*** Block opens ***
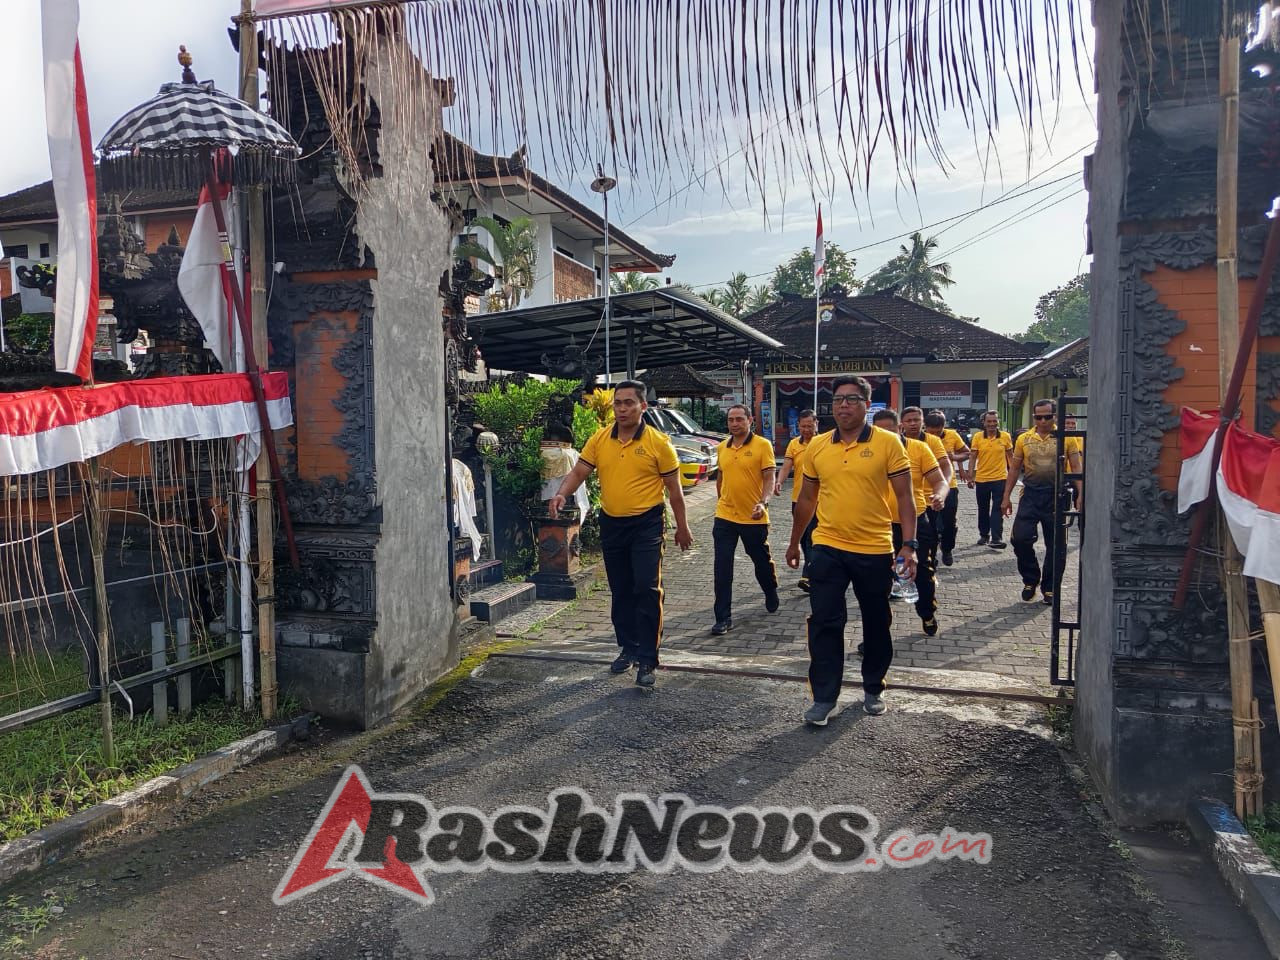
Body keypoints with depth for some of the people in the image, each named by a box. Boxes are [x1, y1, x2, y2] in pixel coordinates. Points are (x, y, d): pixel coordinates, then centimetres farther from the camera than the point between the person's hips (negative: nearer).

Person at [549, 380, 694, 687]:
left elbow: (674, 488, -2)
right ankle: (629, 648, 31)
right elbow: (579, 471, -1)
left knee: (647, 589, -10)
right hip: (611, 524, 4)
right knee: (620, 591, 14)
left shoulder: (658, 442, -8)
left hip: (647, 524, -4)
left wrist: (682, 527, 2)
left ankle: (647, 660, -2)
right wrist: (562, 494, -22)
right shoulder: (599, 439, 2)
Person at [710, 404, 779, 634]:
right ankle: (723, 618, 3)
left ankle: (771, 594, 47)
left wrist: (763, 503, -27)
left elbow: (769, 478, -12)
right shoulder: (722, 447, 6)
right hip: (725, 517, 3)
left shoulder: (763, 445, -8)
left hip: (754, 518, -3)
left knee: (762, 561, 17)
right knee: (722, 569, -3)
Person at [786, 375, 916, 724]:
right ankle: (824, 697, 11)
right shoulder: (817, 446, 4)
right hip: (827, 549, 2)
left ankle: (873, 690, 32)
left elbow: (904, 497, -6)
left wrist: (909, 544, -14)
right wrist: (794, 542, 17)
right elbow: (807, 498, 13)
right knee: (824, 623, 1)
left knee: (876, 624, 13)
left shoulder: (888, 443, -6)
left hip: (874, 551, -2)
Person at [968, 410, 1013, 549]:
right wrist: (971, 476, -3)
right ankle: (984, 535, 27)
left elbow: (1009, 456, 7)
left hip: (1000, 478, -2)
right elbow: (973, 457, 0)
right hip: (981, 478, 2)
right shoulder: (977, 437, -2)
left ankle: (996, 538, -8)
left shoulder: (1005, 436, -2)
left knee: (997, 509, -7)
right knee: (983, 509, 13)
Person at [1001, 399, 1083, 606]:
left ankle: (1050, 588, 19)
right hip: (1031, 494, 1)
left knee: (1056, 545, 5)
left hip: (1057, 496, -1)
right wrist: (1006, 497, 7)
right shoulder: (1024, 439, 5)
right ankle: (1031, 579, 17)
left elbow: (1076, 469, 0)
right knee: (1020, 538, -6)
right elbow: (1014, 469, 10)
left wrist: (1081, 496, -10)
*** Block closes ***
*** Block opens ***
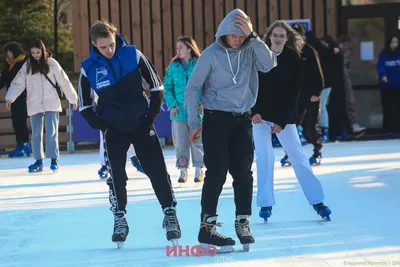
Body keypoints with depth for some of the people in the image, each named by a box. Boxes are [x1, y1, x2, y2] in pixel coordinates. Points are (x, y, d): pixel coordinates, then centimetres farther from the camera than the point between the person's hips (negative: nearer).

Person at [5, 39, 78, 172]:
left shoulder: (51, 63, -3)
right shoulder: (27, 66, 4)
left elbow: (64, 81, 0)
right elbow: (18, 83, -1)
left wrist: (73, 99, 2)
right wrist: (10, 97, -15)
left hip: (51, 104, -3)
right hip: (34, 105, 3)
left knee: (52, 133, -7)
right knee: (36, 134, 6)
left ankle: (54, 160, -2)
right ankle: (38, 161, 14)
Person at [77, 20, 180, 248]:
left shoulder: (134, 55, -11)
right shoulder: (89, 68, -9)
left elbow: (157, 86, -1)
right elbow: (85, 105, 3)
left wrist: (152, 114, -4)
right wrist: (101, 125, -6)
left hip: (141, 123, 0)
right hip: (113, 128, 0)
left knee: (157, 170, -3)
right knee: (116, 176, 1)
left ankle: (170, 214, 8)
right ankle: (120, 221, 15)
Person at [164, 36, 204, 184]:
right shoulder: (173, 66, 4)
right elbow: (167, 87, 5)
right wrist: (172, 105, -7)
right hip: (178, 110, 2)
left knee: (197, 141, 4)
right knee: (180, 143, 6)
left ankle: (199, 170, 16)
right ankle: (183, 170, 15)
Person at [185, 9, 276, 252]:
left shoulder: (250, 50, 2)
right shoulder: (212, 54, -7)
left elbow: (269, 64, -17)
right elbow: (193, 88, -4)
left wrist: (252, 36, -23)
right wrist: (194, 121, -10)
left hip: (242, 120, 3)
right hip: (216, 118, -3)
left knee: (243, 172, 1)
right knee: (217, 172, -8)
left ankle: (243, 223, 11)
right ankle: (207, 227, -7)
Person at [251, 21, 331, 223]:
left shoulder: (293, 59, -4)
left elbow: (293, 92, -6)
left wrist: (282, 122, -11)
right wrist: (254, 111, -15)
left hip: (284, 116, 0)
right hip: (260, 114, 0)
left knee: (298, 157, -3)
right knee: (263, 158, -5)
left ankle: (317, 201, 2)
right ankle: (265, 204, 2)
*** Block closes ***
» Required work
Above are the entries. Copy exactly the part that opens with the line containing "left shoulder: (134, 55, -11)" and closes with the line containing "left ankle: (317, 201, 2)", and no more.

» Output
left shoulder: (134, 55, -11)
right shoulder: (89, 68, -9)
left elbow: (157, 86, -1)
right elbow: (85, 105, 3)
left wrist: (152, 114, -4)
right wrist: (101, 125, -6)
left hip: (141, 123, 0)
right hip: (113, 128, 0)
left knee: (157, 170, -3)
right knee: (116, 176, 1)
left ankle: (170, 214, 8)
right ankle: (120, 221, 15)
Person at [164, 36, 204, 184]:
right shoulder: (173, 66, 4)
right elbow: (167, 87, 5)
right wrist: (172, 105, -7)
right hip: (178, 110, 2)
left knee: (197, 141, 4)
right knee: (180, 143, 6)
left ankle: (199, 170, 16)
right ankle: (183, 170, 15)
Person at [185, 9, 276, 252]:
left shoulder: (250, 50, 2)
right shoulder: (212, 54, -7)
left elbow: (269, 64, -17)
right elbow: (193, 88, -4)
left wrist: (252, 36, -23)
right wrist: (194, 121, -10)
left hip: (242, 120, 3)
right hip: (216, 118, -3)
left knee: (243, 172, 1)
right knee: (217, 172, -8)
left ankle: (243, 223, 11)
right ankle: (207, 227, -7)
Person at [251, 21, 331, 223]:
left shoulder: (293, 59, -4)
left elbow: (293, 92, -6)
left wrist: (282, 122, -11)
right wrist: (254, 111, -15)
left hip: (284, 116, 0)
right hip: (260, 114, 0)
left knee: (298, 157, -3)
right knee: (263, 158, -5)
left ankle: (317, 201, 2)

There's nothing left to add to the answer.